Directions = Rewrite every line of the listing below as a numbered list, skipping blank lines. Leave out the picture lines.

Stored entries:
┏━━

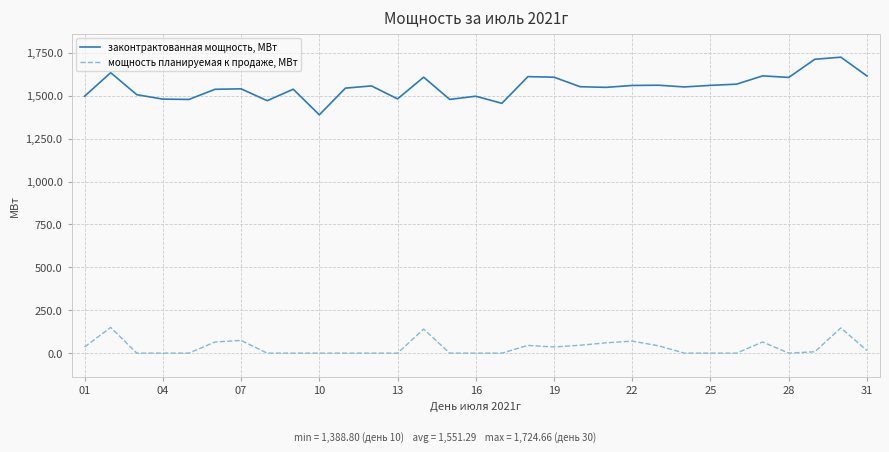

What is the maximum value for мощность планируемая к продаже, МВт?

150.0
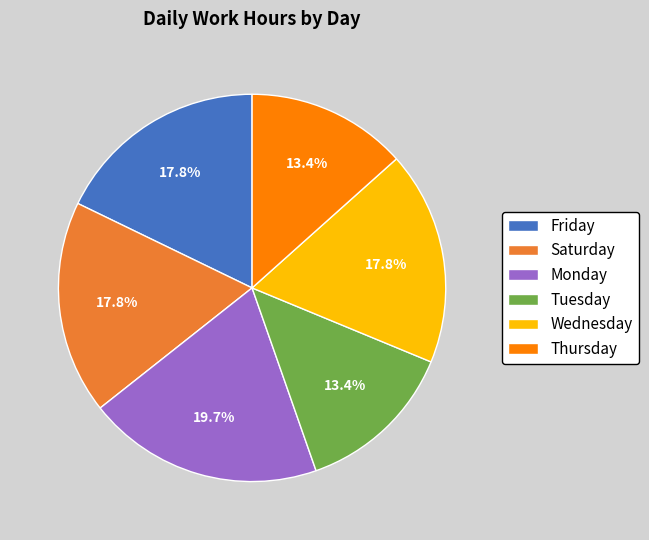

How many slices are in this pie chart?

6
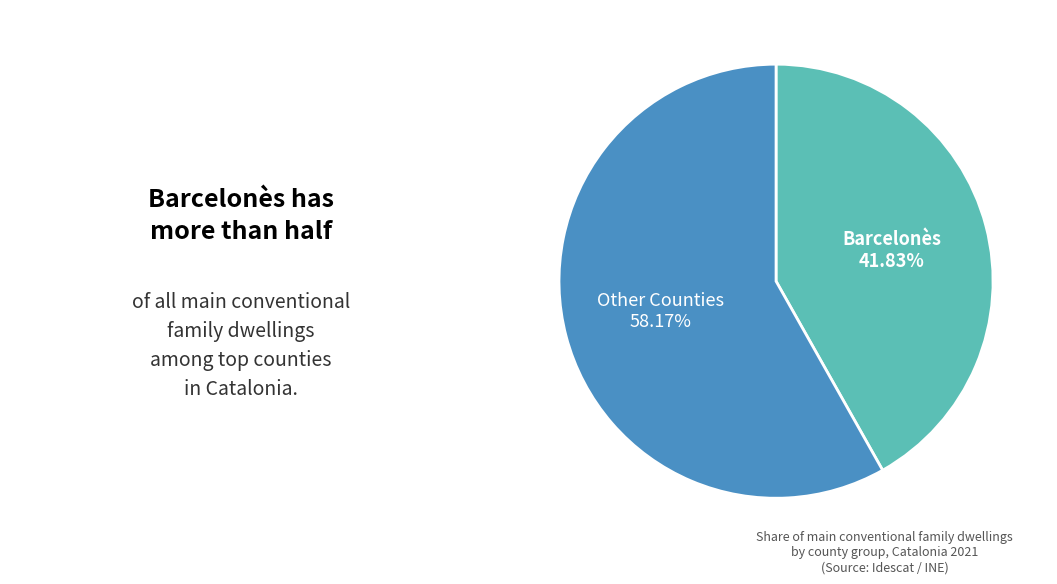

Is there any slice that represents more than half of the pie?

Yes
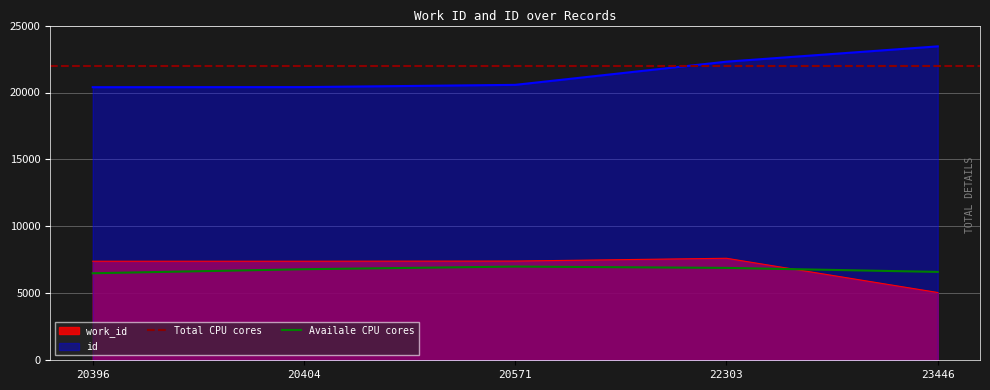

Rank the series by their maximum value, from lowest to highest.

work_id, id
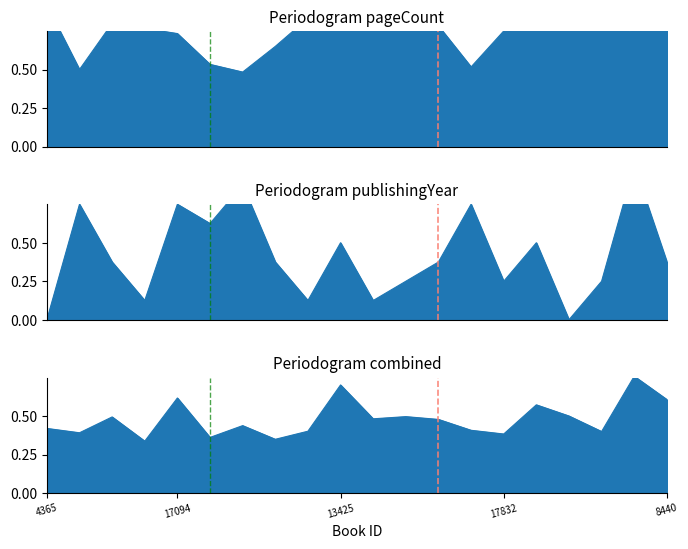

How many intersections are there between publishingYear and pageCount?

8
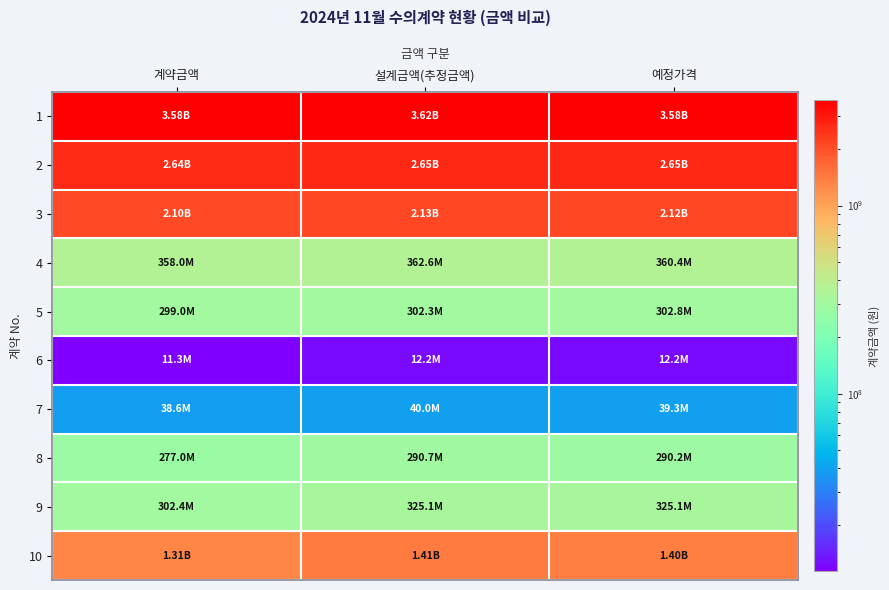

Rank the series by their maximum value, from highest to lowest.

1, 2, 3, 10, 4, 9, 5, 8, 7, 6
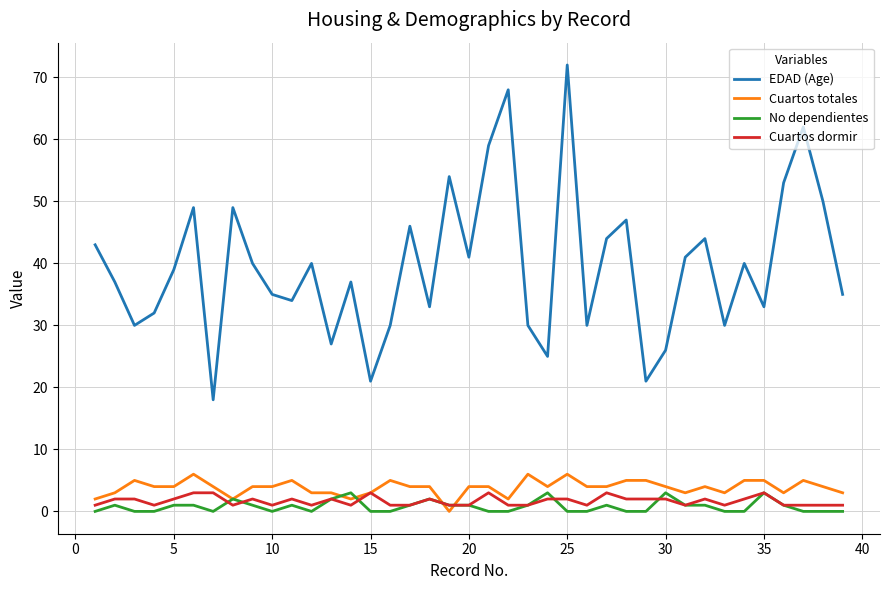

What is the maximum value for No dependientes?

3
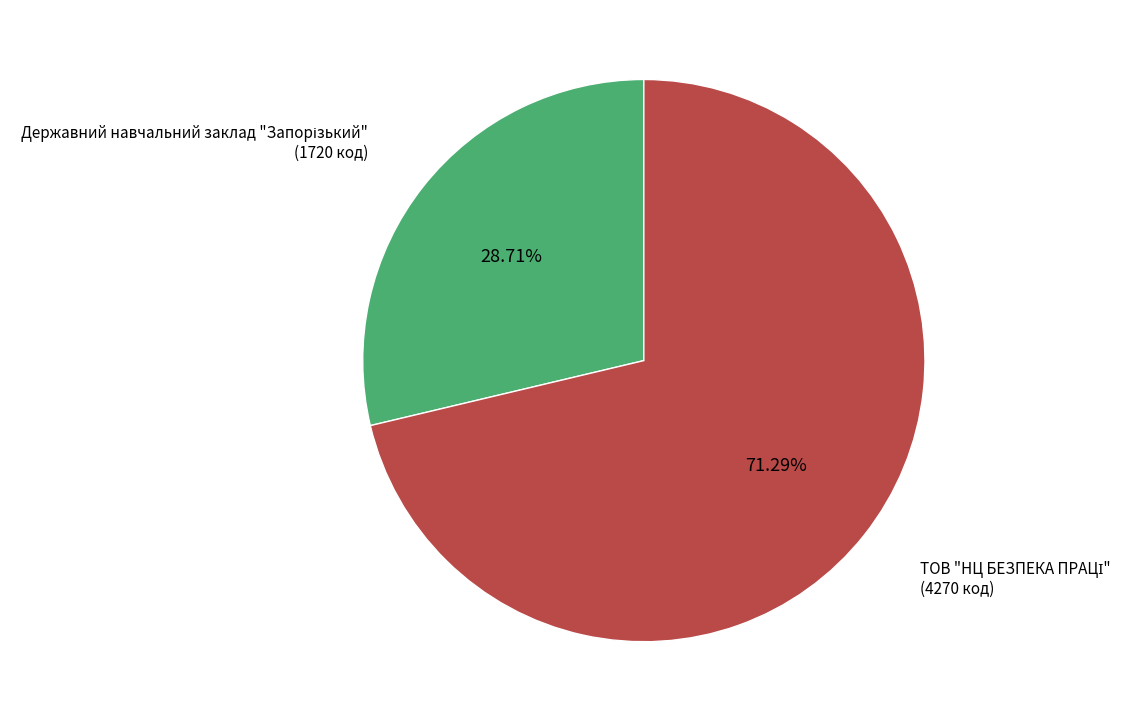

Is there any slice that represents more than half of the pie?

Yes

┗━━

Output for this task =
1. What is the maximum value for мощность планируемая к продаже, МВт?
2. 150.0
3. How many slices are in this pie chart?
4. 6
5. Is there any slice that represents more than half of the pie?
6. Yes
7. Rank the series by their maximum value, from lowest to highest.
8. work_id, id
9. How many intersections are there between publishingYear and pageCount?
10. 8
11. Rank the series by their maximum value, from highest to lowest.
12. 1, 2, 3, 10, 4, 9, 5, 8, 7, 6
13. What is the maximum value for No dependientes?
14. 3
15. Is there any slice that represents more than half of the pie?
16. Yes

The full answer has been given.